(Saved data entries)
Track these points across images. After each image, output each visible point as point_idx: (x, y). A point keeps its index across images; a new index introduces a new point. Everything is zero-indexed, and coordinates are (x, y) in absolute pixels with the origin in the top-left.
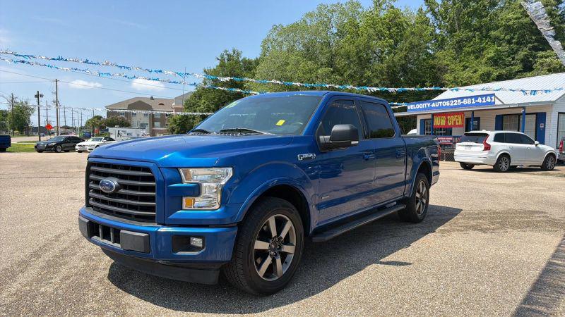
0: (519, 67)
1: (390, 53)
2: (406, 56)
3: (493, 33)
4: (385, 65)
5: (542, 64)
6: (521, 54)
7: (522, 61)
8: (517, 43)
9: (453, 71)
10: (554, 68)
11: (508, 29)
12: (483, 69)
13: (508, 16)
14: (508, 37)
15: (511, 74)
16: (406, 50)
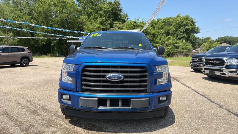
0: (108, 26)
1: (60, 14)
2: (68, 16)
3: (100, 12)
4: (59, 18)
5: (116, 26)
6: (109, 21)
7: (110, 24)
8: (108, 17)
9: (87, 25)
10: (120, 27)
11: (105, 12)
12: (98, 25)
13: (105, 7)
14: (105, 15)
15: (106, 29)
16: (68, 13)
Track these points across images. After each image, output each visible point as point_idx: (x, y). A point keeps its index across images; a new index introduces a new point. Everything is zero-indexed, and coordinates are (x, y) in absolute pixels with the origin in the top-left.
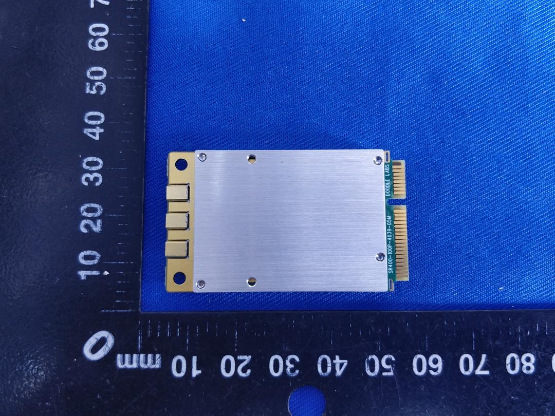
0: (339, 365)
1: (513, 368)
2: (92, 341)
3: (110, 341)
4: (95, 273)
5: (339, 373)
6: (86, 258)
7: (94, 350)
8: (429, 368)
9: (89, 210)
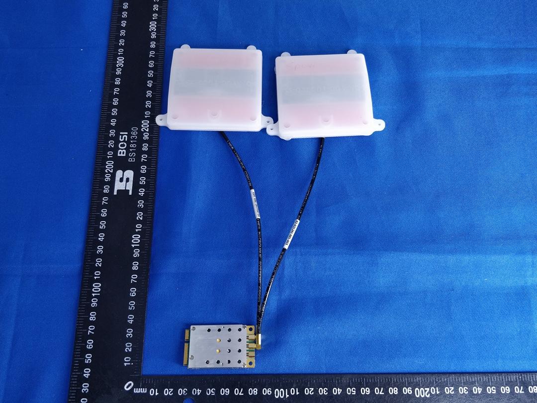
0: (199, 392)
1: (251, 393)
2: (127, 384)
3: (132, 384)
4: (129, 364)
5: (199, 394)
6: (127, 359)
7: (127, 387)
8: (225, 392)
9: (128, 345)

**Your assignment**
Recast the lines from the first one up to and including the line containing "6: (521, 54)" as a Markdown table with the columns Row and Line, numbering each row. Skip blank lines and leave the pictures out.

**Result**
| Row | Line |
|---|---|
| 1 | Track these points across images. After each image, output each visible point as point_idx: (x, y). A point keeps its index across images; a new index introduces a new point. Everything is zero-indexed, and coordinates are (x, y) in absolute pixels with the origin in the top-left. |
| 2 | 0: (519, 67) |
| 3 | 1: (390, 53) |
| 4 | 2: (406, 56) |
| 5 | 3: (493, 33) |
| 6 | 4: (385, 65) |
| 7 | 5: (542, 64) |
| 8 | 6: (521, 54) |